## TASK PROMPT:
Copy every line of the records below without changing any of them.

Top of DATA SUPPLIED

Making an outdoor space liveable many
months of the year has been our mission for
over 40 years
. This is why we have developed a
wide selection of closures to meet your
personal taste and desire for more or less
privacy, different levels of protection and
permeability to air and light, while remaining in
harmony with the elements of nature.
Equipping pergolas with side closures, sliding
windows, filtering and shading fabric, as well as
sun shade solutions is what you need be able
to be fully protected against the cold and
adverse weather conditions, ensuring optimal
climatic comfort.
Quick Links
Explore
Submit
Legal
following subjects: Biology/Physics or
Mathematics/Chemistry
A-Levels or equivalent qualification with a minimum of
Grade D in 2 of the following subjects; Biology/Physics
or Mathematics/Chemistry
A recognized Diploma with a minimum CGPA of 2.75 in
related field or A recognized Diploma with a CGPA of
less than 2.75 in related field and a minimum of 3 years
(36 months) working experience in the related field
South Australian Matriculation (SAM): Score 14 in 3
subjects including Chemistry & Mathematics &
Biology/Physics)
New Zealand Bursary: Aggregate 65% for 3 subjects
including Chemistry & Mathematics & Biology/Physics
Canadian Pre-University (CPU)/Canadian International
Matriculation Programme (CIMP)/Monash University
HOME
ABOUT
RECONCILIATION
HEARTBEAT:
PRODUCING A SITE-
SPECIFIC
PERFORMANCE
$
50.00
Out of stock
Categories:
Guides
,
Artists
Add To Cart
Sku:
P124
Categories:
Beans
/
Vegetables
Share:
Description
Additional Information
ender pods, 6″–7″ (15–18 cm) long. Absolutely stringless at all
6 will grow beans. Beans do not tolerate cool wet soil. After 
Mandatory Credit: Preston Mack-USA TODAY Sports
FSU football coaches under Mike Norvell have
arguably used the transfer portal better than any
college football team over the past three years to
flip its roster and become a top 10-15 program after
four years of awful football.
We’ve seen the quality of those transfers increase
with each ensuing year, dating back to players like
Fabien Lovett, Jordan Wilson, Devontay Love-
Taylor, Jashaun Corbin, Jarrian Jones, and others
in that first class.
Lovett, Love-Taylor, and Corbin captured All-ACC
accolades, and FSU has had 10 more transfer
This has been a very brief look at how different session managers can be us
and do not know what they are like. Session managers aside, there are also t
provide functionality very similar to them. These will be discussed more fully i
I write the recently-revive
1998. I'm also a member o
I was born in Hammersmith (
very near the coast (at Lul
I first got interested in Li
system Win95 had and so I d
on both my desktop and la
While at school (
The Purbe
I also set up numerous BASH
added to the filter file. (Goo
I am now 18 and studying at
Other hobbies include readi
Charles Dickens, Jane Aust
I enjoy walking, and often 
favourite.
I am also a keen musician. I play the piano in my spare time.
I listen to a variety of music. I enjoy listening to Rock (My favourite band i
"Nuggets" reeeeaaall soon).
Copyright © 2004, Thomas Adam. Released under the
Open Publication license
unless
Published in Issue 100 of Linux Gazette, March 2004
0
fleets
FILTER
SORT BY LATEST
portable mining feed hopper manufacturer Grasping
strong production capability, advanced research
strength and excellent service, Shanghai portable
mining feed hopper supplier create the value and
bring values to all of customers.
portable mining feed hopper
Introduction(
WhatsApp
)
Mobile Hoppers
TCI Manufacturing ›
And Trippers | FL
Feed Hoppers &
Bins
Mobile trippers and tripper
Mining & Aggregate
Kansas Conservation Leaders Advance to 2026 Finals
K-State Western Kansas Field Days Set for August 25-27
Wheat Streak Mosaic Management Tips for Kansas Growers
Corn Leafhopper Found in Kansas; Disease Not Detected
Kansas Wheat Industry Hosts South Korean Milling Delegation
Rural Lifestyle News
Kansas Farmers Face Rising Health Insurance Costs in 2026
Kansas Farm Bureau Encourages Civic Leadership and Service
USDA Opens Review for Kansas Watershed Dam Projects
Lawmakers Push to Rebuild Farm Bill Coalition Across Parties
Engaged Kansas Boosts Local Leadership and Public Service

Bottom of DATA SUPPLIED

## RESULT OF THIS TASK:
Making an outdoor space liveable many
months of the year has been our mission for
over 40 years
. This is why we have developed a
wide selection of closures to meet your
personal taste and desire for more or less
privacy, different levels of protection and
permeability to air and light, while remaining in
harmony with the elements of nature.
Equipping pergolas with side closures, sliding
windows, filtering and shading fabric, as well as
sun shade solutions is what you need be able
to be fully protected against the cold and
adverse weather conditions, ensuring optimal
climatic comfort.
Quick Links
Explore
Submit
Legal
following subjects: Biology/Physics or
Mathematics/Chemistry
A-Levels or equivalent qualification with a minimum of
Grade D in 2 of the following subjects; Biology/Physics
or Mathematics/Chemistry
A recognized Diploma with a minimum CGPA of 2.75 in
related field or A recognized Diploma with a CGPA of
less than 2.75 in related field and a minimum of 3 years
(36 months) working experience in the related field
South Australian Matriculation (SAM): Score 14 in 3
subjects including Chemistry & Mathematics &
Biology/Physics)
New Zealand Bursary: Aggregate 65% for 3 subjects
including Chemistry & Mathematics & Biology/Physics
Canadian Pre-University (CPU)/Canadian International
Matriculation Programme (CIMP)/Monash University
HOME
ABOUT
RECONCILIATION
HEARTBEAT:
PRODUCING A SITE-
SPECIFIC
PERFORMANCE
$
50.00
Out of stock
Categories:
Guides
,
Artists
Add To Cart
Sku:
P124
Categories:
Beans
/
Vegetables
Share:
Description
Additional Information
ender pods, 6″–7″ (15–18 cm) long. Absolutely stringless at all
6 will grow beans. Beans do not tolerate cool wet soil. After 
Mandatory Credit: Preston Mack-USA TODAY Sports
FSU football coaches under Mike Norvell have
arguably used the transfer portal better than any
college football team over the past three years to
flip its roster and become a top 10-15 program after
four years of awful football.
We’ve seen the quality of those transfers increase
with each ensuing year, dating back to players like
Fabien Lovett, Jordan Wilson, Devontay Love-
Taylor, Jashaun Corbin, Jarrian Jones, and others
in that first class.
Lovett, Love-Taylor, and Corbin captured All-ACC
accolades, and FSU has had 10 more transfer
This has been a very brief look at how different session managers can be us
and do not know what they are like. Session managers aside, there are also t
provide functionality very similar to them. These will be discussed more fully i
I write the recently-revive
1998. I'm also a member o
I was born in Hammersmith (
very near the coast (at Lul
I first got interested in Li
system Win95 had and so I d
on both my desktop and la
While at school (
The Purbe
I also set up numerous BASH
added to the filter file. (Goo
I am now 18 and studying at
Other hobbies include readi
Charles Dickens, Jane Aust
I enjoy walking, and often 
favourite.
I am also a keen musician. I play the piano in my spare time.
I listen to a variety of music. I enjoy listening to Rock (My favourite band i
"Nuggets" reeeeaaall soon).
Copyright © 2004, Thomas Adam. Released under the
Open Publication license
unless
Published in Issue 100 of Linux Gazette, March 2004
0
fleets
FILTER
SORT BY LATEST
portable mining feed hopper manufacturer Grasping
strong production capability, advanced research
strength and excellent service, Shanghai portable
mining feed hopper supplier create the value and
bring values to all of customers.
portable mining feed hopper
Introduction(
WhatsApp
)
Mobile Hoppers
TCI Manufacturing ›
And Trippers | FL
Feed Hoppers &
Bins
Mobile trippers and tripper
Mining & Aggregate
Kansas Conservation Leaders Advance to 2026 Finals
K-State Western Kansas Field Days Set for August 25-27
Wheat Streak Mosaic Management Tips for Kansas Growers
Corn Leafhopper Found in Kansas; Disease Not Detected
Kansas Wheat Industry Hosts South Korean Milling Delegation
Rural Lifestyle News
Kansas Farmers Face Rising Health Insurance Costs in 2026
Kansas Farm Bureau Encourages Civic Leadership and Service
USDA Opens Review for Kansas Watershed Dam Projects
Lawmakers Push to Rebuild Farm Bill Coalition Across Parties
Engaged Kansas Boosts Local Leadership and Public Service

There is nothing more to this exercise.